## DIRECTIONS FOR THIS TASK
Among the lines of the data, copy those that hold "then".

## Records excerpted from a collection
+---+
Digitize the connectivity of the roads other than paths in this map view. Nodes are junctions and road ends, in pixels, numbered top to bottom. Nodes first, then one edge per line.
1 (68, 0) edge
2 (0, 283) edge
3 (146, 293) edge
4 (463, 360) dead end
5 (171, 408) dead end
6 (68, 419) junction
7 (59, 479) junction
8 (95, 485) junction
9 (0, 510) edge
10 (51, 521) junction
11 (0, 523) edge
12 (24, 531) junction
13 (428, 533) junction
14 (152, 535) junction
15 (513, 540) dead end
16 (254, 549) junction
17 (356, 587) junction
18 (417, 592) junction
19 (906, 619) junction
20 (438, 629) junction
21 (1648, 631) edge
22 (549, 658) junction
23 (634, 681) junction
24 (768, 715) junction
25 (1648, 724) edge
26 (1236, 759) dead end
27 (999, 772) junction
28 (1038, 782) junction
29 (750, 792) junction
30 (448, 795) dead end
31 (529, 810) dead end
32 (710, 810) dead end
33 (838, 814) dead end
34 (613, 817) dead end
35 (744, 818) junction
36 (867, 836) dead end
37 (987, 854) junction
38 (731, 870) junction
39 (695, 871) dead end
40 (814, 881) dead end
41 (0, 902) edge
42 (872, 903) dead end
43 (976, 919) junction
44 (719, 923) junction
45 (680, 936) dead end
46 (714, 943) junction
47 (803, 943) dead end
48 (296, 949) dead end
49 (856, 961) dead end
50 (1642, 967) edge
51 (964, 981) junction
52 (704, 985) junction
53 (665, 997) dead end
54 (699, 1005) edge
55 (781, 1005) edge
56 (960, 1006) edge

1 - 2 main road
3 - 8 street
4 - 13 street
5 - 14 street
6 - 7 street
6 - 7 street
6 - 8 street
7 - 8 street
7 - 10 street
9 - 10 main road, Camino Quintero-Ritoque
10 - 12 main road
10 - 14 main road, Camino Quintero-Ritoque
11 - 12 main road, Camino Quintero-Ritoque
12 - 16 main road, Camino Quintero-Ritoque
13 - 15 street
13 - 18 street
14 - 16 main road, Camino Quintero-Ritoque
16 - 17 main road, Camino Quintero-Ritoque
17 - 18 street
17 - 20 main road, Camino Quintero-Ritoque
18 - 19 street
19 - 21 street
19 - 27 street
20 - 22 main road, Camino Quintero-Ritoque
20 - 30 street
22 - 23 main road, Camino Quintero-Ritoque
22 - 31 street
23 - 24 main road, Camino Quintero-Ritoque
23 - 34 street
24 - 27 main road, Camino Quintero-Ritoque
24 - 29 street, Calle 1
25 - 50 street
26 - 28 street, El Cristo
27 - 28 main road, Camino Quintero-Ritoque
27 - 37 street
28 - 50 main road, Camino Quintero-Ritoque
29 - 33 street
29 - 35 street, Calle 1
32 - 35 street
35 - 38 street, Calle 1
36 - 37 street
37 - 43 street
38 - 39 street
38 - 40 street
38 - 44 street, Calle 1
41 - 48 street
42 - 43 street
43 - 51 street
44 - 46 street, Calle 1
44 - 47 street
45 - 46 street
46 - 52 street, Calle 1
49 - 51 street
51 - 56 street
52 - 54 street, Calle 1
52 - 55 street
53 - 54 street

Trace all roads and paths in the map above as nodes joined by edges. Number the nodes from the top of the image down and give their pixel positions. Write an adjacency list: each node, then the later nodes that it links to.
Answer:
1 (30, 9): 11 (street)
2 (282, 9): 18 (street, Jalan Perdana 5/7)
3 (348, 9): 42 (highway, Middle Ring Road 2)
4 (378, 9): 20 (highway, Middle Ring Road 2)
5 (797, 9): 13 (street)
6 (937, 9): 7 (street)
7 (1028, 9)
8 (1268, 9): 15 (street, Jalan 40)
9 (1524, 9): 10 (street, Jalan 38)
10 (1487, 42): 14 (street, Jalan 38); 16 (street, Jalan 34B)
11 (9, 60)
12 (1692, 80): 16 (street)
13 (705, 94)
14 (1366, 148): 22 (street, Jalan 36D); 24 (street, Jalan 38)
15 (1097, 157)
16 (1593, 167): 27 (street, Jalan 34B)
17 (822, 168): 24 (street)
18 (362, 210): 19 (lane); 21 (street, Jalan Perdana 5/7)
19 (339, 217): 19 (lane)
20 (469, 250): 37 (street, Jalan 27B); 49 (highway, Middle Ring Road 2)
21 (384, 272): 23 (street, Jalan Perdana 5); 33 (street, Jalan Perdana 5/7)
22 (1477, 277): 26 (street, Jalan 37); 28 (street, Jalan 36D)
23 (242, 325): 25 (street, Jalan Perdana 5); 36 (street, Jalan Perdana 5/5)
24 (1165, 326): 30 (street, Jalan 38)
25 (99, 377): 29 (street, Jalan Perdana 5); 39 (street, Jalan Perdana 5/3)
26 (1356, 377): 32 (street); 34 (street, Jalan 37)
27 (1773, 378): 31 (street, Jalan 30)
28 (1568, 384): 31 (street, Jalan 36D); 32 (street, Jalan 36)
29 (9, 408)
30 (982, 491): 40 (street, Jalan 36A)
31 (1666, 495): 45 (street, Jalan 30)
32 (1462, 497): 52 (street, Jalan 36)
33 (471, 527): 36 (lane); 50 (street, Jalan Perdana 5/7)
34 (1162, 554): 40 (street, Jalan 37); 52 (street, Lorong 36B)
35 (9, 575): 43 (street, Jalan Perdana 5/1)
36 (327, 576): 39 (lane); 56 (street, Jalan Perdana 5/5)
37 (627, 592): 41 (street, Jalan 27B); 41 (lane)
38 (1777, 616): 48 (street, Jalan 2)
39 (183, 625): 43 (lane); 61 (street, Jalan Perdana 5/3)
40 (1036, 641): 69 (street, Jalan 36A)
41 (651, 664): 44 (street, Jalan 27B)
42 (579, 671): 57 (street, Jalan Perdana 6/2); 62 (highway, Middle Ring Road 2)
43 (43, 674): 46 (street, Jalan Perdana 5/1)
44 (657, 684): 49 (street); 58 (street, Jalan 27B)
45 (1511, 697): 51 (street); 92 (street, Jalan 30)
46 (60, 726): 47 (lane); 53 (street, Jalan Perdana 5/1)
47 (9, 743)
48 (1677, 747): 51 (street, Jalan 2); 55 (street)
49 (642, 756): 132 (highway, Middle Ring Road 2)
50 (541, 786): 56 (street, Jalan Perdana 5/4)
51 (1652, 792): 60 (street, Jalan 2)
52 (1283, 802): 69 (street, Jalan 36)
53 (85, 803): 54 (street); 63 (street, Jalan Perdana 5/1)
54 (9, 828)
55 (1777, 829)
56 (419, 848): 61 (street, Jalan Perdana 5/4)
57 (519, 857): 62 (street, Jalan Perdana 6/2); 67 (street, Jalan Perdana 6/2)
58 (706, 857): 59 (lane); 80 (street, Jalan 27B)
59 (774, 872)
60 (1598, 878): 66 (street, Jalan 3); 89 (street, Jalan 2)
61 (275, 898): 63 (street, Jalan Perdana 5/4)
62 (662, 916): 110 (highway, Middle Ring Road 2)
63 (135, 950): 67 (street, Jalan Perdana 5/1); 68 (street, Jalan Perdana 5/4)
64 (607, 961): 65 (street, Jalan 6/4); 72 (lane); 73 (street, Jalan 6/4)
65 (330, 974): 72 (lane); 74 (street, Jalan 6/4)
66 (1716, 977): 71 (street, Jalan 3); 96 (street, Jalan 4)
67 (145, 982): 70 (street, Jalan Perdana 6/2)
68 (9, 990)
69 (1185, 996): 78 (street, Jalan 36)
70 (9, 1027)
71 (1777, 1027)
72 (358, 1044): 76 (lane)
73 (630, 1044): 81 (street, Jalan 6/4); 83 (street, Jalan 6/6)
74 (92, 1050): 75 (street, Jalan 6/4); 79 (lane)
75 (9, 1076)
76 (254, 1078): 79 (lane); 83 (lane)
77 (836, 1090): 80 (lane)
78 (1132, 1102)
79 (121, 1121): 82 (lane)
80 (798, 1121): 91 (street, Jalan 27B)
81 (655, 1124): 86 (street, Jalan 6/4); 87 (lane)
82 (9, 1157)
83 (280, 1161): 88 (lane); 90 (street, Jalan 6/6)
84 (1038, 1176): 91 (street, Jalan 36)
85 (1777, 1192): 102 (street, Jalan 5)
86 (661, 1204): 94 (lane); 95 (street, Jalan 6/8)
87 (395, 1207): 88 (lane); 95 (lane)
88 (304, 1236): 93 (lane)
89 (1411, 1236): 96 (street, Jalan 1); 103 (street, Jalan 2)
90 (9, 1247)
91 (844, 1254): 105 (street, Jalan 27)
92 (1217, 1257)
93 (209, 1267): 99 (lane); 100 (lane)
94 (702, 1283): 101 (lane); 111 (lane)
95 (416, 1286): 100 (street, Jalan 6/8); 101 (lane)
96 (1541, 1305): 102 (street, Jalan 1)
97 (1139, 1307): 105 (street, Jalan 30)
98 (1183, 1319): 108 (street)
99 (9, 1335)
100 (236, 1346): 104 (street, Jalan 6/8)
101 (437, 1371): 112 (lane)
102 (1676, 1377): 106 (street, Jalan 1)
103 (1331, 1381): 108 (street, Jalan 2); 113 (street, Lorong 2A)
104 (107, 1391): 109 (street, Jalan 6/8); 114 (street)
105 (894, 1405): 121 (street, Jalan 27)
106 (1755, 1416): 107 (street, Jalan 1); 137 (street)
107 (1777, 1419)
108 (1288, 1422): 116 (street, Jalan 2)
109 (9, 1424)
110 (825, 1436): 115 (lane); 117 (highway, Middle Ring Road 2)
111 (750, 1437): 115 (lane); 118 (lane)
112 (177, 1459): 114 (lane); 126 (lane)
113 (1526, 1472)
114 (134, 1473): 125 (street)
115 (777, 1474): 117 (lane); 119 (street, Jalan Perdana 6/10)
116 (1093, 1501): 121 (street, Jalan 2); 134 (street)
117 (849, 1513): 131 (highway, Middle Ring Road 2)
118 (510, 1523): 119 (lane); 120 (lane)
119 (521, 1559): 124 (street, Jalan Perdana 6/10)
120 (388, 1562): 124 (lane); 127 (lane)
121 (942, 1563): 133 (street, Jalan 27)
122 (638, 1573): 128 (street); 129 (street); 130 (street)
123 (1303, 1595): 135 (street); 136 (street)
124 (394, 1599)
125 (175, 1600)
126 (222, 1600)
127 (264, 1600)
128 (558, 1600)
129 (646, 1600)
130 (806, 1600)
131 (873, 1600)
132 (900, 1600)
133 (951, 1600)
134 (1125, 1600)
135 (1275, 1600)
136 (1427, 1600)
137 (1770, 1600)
+---+
## COMPLETED EXERCISE
Digitize the connectivity of the roads other than paths in this map view. Nodes are junctions and road ends, in pixels, numbered top to bottom. Nodes first, then one edge per line.
Trace all roads and paths in the map above as nodes joined by edges. Number the nodes from the top of the image down and give their pixel positions. Write an adjacency list: each node, then the later nodes that it links to.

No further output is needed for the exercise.